Текстовый фрагмент
════════════════
Виктор Шендерович: дважды два – четыре

На модерации Отложенный

 

На прошлой неделе очередным гостем Школы блоггеровбыл Виктор Шендерович. Представлять этого человека, надеюсь, не нужно, так что дадим слово непосредственно ему.

У меня была такая фраза, написанная в конце 80-х годов, даже в середине: «Когда уходить с корабля крысе, если она капитан?» Я недавно читал, вдруг на этой фразе, начался дикий хохот – я вдруг понял, что, в общем, это не про 80-е.
Блоггер я слабенький. Какое-то время вел ЖЖ, потом перестал, потому что понял, что функция, для которой существует ЖЖ, мне не нужна. ЖЖ – не для журналистов, условно говоря. Блогерство существует для людей с острой болью. Либо, как говорится, про кошечек и глянцевая какая-то жизнь или бытовая жизнь, министерство коммуникаций бытовое, но если говорить о социальной функции – то, конечно, с острой болью.
════════════════
Ограничивающие рамки с ключевыми точками:
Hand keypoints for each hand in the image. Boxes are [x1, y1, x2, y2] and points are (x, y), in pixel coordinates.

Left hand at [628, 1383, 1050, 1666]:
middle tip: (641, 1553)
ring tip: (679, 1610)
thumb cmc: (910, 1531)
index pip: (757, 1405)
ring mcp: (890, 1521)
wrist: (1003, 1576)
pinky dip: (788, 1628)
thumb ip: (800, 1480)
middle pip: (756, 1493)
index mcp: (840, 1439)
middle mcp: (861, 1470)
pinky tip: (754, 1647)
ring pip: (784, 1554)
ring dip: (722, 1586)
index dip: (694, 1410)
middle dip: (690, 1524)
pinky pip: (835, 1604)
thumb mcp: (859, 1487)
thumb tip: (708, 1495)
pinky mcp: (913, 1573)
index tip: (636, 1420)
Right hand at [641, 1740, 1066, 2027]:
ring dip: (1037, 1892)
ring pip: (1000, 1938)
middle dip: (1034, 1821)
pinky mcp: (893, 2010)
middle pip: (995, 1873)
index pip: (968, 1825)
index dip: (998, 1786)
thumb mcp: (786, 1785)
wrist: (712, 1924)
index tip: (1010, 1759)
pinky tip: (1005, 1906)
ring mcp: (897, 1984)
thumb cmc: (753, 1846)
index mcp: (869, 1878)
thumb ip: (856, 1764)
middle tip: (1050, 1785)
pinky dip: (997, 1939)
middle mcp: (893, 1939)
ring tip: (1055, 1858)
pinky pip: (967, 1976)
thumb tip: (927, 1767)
════════════════
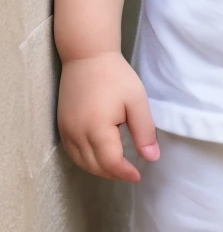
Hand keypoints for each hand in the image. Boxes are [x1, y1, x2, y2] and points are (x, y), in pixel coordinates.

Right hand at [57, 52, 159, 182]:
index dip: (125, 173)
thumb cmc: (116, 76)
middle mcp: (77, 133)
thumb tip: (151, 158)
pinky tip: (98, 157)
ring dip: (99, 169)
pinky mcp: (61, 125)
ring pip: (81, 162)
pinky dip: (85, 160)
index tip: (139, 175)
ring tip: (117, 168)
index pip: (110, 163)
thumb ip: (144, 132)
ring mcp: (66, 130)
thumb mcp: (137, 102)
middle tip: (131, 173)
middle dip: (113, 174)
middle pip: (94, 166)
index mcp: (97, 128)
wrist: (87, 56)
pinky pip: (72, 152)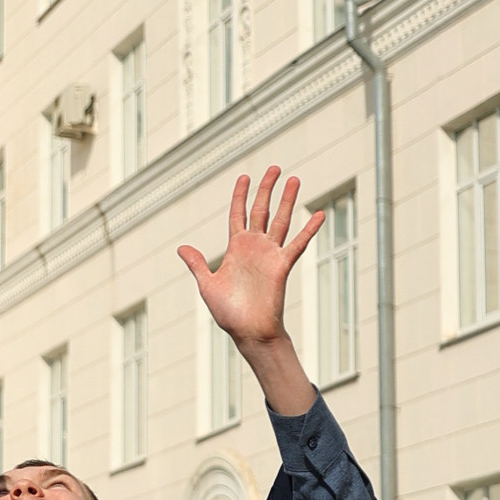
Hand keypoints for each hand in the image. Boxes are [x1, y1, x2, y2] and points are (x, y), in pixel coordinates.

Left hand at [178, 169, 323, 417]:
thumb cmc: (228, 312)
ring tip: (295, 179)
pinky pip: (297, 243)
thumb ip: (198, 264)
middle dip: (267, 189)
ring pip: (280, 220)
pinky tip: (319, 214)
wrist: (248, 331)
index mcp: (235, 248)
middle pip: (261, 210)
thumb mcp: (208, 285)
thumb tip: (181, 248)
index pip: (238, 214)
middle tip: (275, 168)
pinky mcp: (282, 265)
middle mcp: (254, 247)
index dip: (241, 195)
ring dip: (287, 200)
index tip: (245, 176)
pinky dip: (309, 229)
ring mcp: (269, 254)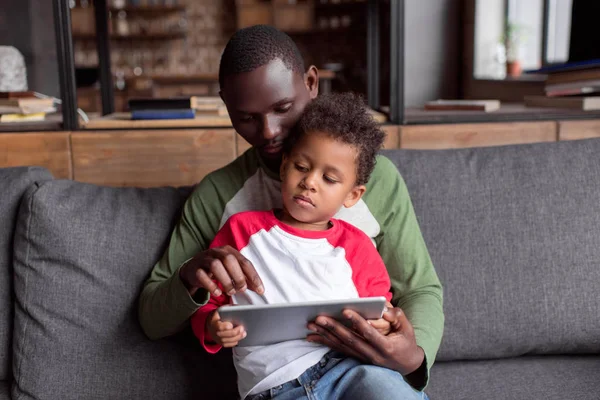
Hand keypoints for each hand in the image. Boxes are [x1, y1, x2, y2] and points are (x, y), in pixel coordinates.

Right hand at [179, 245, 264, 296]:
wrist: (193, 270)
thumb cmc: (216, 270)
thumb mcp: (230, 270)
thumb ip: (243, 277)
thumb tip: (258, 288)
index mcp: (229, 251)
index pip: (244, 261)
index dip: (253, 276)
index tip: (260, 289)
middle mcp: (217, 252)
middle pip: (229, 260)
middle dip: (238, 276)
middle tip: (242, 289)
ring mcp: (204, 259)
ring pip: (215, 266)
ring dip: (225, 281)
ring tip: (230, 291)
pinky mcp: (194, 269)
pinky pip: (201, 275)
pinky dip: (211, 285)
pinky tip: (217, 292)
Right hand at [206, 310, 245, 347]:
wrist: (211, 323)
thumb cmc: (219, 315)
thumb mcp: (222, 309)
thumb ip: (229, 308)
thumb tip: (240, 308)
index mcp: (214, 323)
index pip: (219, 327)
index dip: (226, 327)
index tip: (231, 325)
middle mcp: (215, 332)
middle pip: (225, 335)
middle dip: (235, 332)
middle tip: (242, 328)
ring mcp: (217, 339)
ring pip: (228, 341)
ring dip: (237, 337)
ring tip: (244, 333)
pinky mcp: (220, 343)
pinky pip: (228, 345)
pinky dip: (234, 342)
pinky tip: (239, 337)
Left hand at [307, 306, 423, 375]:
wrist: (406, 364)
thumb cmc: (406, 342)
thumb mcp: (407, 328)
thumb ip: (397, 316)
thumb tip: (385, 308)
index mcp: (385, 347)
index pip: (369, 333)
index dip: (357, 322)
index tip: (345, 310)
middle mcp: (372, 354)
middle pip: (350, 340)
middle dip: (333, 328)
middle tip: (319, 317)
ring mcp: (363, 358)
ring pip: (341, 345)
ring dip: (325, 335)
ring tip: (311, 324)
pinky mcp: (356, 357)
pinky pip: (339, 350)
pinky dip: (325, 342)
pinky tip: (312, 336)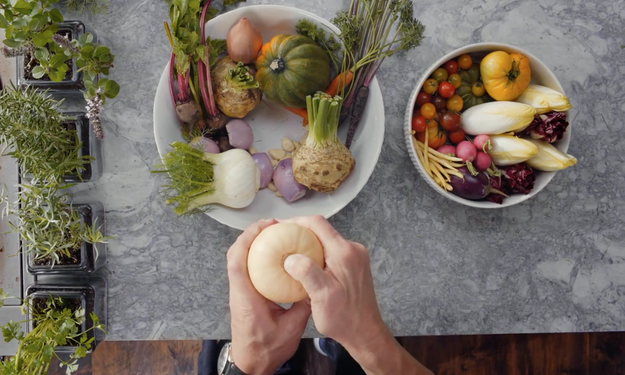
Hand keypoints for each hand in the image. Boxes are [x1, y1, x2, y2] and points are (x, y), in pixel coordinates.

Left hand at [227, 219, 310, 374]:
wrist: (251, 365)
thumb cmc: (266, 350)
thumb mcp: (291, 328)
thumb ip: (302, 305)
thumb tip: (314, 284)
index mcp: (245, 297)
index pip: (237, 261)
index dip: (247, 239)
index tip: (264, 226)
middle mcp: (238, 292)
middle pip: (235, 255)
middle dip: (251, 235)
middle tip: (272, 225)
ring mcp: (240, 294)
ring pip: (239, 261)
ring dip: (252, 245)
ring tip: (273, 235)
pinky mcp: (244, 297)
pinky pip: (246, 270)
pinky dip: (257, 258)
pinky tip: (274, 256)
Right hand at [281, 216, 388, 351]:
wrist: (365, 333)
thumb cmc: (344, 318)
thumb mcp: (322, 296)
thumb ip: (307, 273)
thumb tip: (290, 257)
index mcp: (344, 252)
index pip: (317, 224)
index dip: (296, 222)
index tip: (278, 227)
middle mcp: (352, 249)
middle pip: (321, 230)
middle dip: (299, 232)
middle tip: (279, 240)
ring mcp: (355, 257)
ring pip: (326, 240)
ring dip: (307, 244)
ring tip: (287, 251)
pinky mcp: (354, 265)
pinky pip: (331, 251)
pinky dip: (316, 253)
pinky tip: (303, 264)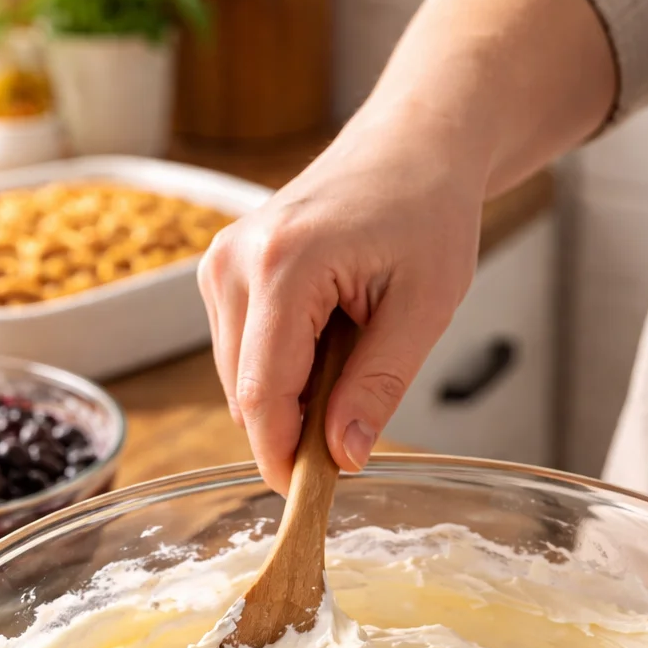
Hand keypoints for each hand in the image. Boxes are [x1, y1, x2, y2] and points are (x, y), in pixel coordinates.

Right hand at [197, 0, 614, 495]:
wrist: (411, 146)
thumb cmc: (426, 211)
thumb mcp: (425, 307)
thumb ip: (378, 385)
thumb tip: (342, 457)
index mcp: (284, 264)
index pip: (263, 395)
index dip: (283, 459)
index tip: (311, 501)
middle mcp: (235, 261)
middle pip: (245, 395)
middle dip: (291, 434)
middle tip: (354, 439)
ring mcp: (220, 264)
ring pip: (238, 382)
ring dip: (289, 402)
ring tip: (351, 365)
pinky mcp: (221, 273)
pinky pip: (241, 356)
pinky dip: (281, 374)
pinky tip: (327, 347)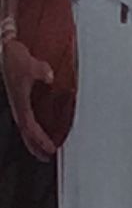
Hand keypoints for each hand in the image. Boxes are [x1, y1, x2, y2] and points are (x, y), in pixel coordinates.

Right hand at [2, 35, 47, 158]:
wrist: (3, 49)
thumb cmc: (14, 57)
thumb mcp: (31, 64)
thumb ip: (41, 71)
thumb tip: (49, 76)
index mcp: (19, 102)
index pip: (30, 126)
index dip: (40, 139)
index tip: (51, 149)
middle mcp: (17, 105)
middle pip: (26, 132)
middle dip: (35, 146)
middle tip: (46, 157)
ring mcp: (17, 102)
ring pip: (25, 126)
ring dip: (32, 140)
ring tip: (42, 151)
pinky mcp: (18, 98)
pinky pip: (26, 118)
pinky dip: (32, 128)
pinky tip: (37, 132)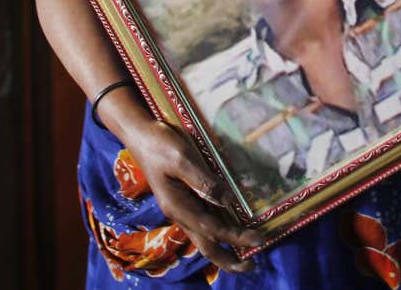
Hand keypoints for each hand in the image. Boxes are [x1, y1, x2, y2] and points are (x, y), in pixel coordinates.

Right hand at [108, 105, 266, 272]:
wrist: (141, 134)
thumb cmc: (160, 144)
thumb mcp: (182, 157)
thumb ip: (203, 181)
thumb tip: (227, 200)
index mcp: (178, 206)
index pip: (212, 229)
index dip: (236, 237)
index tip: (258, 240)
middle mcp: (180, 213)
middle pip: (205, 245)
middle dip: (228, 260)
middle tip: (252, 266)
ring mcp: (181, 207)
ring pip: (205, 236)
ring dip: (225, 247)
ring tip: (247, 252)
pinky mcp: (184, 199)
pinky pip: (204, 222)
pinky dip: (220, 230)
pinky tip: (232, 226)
════════════════
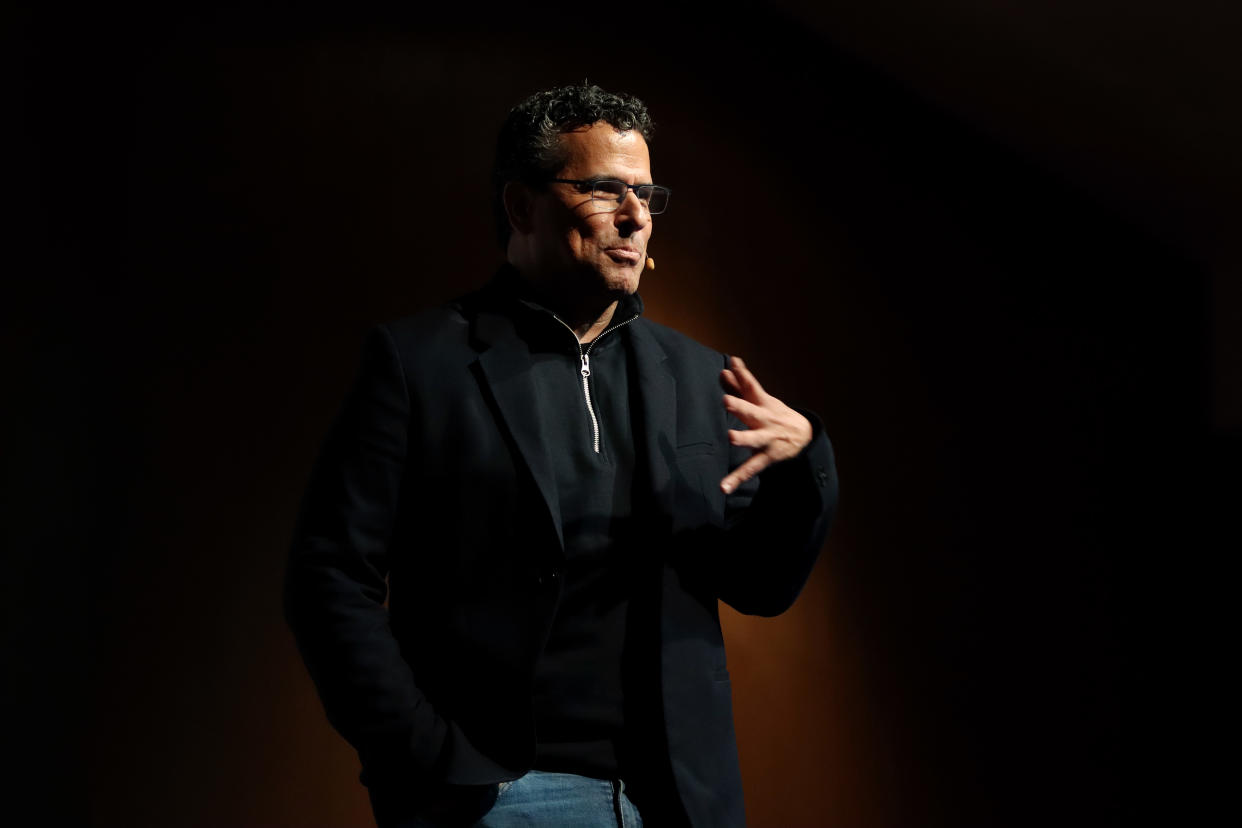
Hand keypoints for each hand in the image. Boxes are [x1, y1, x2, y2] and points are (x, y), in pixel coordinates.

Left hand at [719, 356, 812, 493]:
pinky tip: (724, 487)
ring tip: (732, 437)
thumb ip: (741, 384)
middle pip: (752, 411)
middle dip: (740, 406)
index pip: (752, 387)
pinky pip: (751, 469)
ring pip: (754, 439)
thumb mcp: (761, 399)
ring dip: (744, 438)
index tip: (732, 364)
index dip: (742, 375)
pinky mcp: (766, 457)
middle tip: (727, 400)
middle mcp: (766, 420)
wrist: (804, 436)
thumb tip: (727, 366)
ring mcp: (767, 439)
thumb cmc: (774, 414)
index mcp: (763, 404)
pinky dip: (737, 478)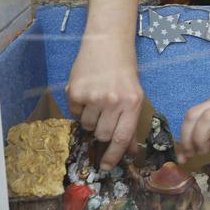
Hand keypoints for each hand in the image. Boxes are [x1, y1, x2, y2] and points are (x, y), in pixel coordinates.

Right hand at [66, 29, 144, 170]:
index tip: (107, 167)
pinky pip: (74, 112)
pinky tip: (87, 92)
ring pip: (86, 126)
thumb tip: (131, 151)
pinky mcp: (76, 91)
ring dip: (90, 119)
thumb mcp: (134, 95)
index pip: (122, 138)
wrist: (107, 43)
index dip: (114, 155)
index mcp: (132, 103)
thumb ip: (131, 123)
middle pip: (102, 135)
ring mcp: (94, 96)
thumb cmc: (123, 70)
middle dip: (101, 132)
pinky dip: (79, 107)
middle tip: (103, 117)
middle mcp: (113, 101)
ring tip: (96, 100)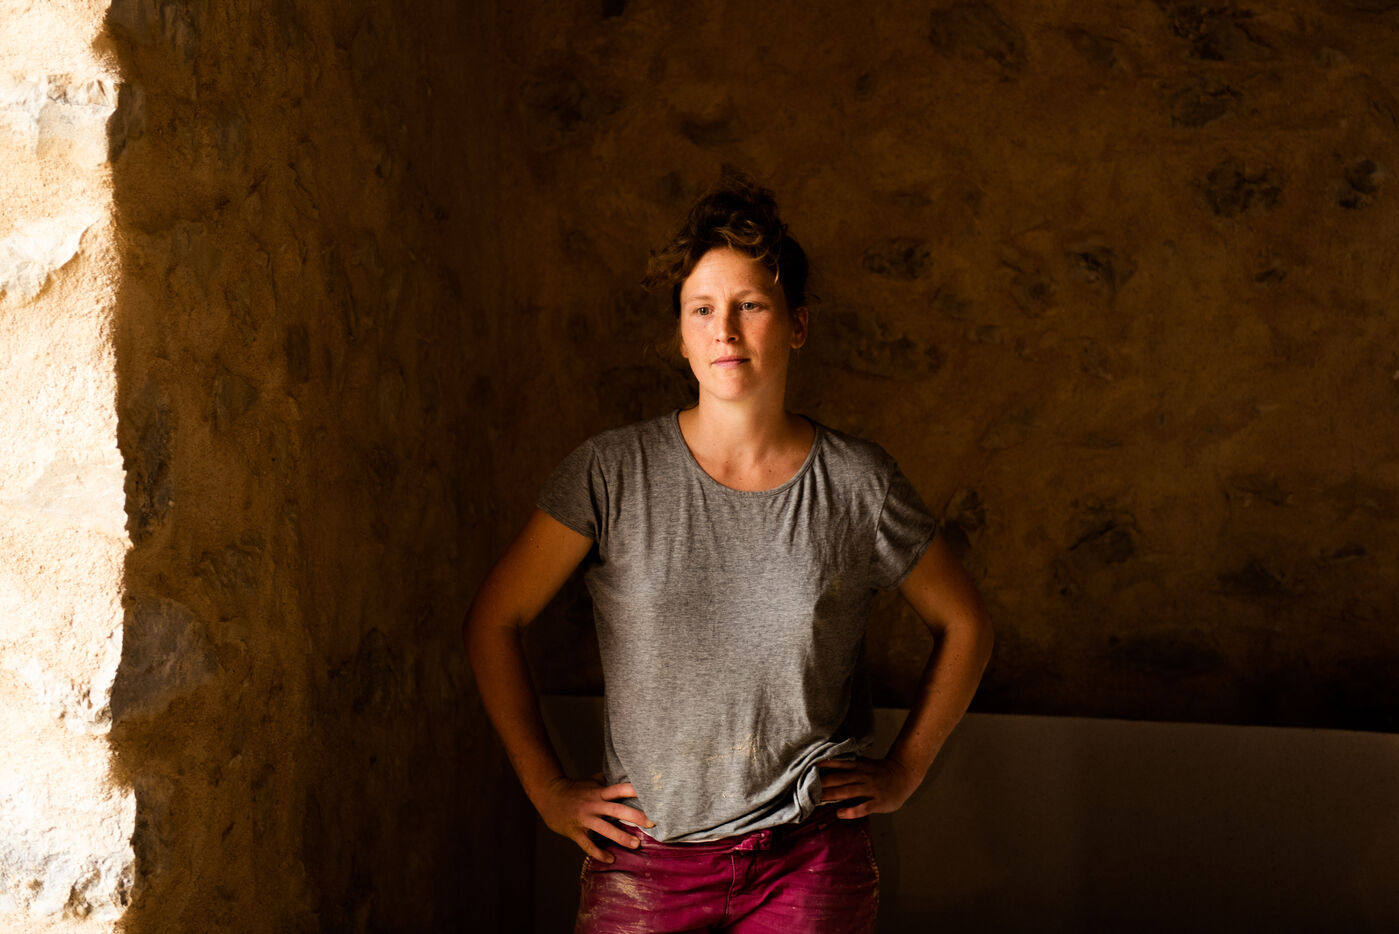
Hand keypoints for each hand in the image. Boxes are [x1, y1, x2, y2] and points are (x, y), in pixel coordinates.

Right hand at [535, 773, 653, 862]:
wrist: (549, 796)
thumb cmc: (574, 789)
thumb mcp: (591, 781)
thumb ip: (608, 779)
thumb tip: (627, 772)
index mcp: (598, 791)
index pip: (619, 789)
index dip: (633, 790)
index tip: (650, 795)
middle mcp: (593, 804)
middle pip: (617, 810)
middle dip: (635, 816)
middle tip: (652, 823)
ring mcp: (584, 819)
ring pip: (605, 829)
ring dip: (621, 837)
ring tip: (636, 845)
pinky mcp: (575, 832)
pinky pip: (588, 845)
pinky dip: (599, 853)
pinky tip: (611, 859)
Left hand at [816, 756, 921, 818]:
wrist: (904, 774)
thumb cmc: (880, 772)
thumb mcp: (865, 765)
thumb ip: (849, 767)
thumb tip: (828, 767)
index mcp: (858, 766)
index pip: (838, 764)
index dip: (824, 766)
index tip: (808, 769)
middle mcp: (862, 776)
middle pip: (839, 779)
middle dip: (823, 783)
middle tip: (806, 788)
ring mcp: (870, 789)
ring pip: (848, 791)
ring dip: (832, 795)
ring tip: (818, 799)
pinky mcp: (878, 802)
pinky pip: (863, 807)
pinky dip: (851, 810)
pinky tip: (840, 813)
════════════════
Задания к упражнению
1. Ответьте на вопросы по тексту о Шендеровиче:
(а) Какую фразу о корабле приводит Шендерович?
(б) Почему он перестал вести ЖЖ?
(в) Для каких людей, по его словам, существует блогерство?
2. Воспроизведите без изменений фрагмент текста о Шендеровиче, начиная со слов «Виктор Шендерович: дважды» и заканчивая словами «слово непосредственно ему.».
3. Продолжите текст о Шендеровиче, начав сразу после его последнего предложения.

Ответы к заданиям
1.
(а) «Когда уходить с корабля крысе, если она капитан?»
(б) Он понял, что функция, для которой существует ЖЖ, ему не нужна.
(в) Для людей с острой болью.

2.
Виктор Шендерович: дважды два – четыре

На модерации Отложенный

 

На прошлой неделе очередным гостем Школы блоггеровбыл Виктор Шендерович. Представлять этого человека, надеюсь, не нужно, так что дадим слово непосредственно ему.

3.
Когда ты не журналист, когда у тебя нет возможности что-то сказать по телевизору, по радио, в журнале – а сказать хочется, то вот тогда появляется этот феномен. Вдруг появляется какой-то человек, который говорит, фотографирует, то есть появляются таких миллионы, в том числе среди них блоггер Другой (Адагамов), блоггер такой-то, блоггер такой-то, блоггерша такая-то. Вдруг выясняется, что среди этих миллионов, как и полагается, есть несколько человек, которые оказываются социально востребованными. Оказывается что то, что они пишут – это интересно, качественно. И они оказываются по факту на переднем фланге журналистики и общественной жизни, потому что это неразделимая вещь.




В моем случае моя трибунка съежилась раз в сто за путинское десятилетие и, конечно, не о каких там десятках миллионов аудитории, как на НТВ речь не идет сегодня, но миллион остался, благодаря радио «Эхо Москвы». Стало быть, если я что-то хочу сказать, у меня есть возможность сказать там. Поэтому ЖЖ я так повел-повел, да и перестал. Незачем. Если я хочу что-то сказать, то у меня есть, где сказать.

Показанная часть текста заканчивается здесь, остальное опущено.